Historical data providers show that over the most recent one‑year period, the stock delivered around 167% price appreciation, with a 52‑week range roughly between ₹93.39 and ₹354.70, underlining very high volatility. On the valuation side, key metrics such as trailing P/E above 90 and sector P/E near 46, plus a price‑to‑book multiple above 6, indicate that the stock currently trades at rich valuations versus many peers in the wider engineering and defence space.
Apollo Micro Systems Share Price Target 2026, 2027, 2028, 2029, 2030
Several Indian stock‑analysis and education portals publish long‑term price bands for Apollo Micro Systems based on current fundamentals, earnings growth and sector outlooks. One such detailed projection for the next few years suggests the following broad upside ranges, which are only indicative and not guaranteed.
| Year | Indicative target band (₹) |
|---|---|
| 2026 | 210 – 260 |
| 2027 | 270 – 330 |
| 2028 | 350 – 400 |
| 2029 | 420 – 480 |
| 2030 | 500 – 600 |
These ranges assume that the company maintains strong revenue growth, converts its order pipeline into execution, and benefits from continued government spending in defence and allied sectors. Any slowdown in order inflows, execution delays or derating due to high valuations can cause realised prices to deviate significantly from these predicted bands.
Key growth drivers for the next 5 years
Apollo Micro Systems operates in the aerospace and defence electronics niche, where India’s rising defence budget, Make in India push and localisation of critical subsystems are major secular growth drivers. The company’s presence across multiple platforms (land, air, sea, railways, EVs and homeland security) helps it participate in several ongoing and upcoming programmes, supporting a healthy and diversified order book.
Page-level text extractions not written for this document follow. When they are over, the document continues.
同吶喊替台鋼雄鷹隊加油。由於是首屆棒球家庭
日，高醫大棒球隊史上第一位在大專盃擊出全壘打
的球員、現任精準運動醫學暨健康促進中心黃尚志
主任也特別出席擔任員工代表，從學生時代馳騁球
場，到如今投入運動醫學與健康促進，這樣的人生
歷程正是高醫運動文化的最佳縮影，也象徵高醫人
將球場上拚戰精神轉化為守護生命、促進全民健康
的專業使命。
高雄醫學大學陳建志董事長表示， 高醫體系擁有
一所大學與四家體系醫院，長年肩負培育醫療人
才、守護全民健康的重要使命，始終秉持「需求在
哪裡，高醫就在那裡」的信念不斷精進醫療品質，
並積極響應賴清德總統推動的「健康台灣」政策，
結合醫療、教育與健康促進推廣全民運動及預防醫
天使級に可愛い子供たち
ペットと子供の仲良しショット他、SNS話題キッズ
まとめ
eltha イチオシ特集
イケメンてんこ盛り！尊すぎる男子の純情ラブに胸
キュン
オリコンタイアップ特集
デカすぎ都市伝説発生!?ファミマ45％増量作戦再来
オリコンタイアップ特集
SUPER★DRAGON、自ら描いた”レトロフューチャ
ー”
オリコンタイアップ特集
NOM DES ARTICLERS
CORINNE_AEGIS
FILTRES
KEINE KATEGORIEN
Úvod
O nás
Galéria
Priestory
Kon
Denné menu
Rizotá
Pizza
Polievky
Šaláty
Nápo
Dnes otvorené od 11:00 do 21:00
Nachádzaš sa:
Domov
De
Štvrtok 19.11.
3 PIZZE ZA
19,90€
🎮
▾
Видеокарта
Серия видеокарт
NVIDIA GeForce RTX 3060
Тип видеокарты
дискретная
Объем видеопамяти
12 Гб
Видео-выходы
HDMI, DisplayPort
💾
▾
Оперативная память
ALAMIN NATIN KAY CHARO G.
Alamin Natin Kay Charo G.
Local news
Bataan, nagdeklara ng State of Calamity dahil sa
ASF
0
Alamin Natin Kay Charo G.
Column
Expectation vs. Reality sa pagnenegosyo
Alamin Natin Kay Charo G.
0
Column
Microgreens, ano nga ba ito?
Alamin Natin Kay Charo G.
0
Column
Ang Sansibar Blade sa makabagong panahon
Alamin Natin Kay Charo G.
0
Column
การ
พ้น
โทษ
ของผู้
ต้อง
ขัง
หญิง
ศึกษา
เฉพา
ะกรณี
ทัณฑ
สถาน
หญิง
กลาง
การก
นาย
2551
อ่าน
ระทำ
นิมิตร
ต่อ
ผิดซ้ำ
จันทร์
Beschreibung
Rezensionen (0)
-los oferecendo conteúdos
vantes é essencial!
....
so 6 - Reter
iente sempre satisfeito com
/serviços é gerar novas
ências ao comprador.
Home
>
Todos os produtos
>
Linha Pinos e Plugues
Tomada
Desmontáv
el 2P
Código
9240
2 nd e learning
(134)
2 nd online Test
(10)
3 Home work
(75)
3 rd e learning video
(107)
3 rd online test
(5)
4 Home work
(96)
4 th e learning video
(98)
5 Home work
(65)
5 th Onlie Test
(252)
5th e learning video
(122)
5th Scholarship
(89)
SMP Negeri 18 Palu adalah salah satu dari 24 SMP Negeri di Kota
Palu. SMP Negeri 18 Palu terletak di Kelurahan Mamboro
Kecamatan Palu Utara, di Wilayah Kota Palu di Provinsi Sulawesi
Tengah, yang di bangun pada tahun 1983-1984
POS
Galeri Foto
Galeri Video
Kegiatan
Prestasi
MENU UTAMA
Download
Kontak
Strong recent quarterly results with 40%+ revenue growth and 90%+ profit growth, coupled with improving operating margins, indicate that the company is scaling up efficiently on its existing capacity and order pipeline. However, the rich valuation multiples mean that future stock returns will depend not just on growth but also on whether the market is willing to sustain or expand current P/E levels in a competitive small‑cap environment.
Disclaimer
This article is purely for educational and informational purposes and uses data from publicly available financial and market sources on Apollo Micro Systems, including its quarterly results, valuation metrics, historical price performance and third‑party target estimates. The year‑wise price targets for 2026–2030 are only indicative ranges derived from external analysis websites and should not be treated as investment advice, buy/sell/hold recommendations or guaranteed returns; investors must do their own research and, if needed, consult a SEBI‑registered financial adviser before investing in this high‑risk small‑cap stock.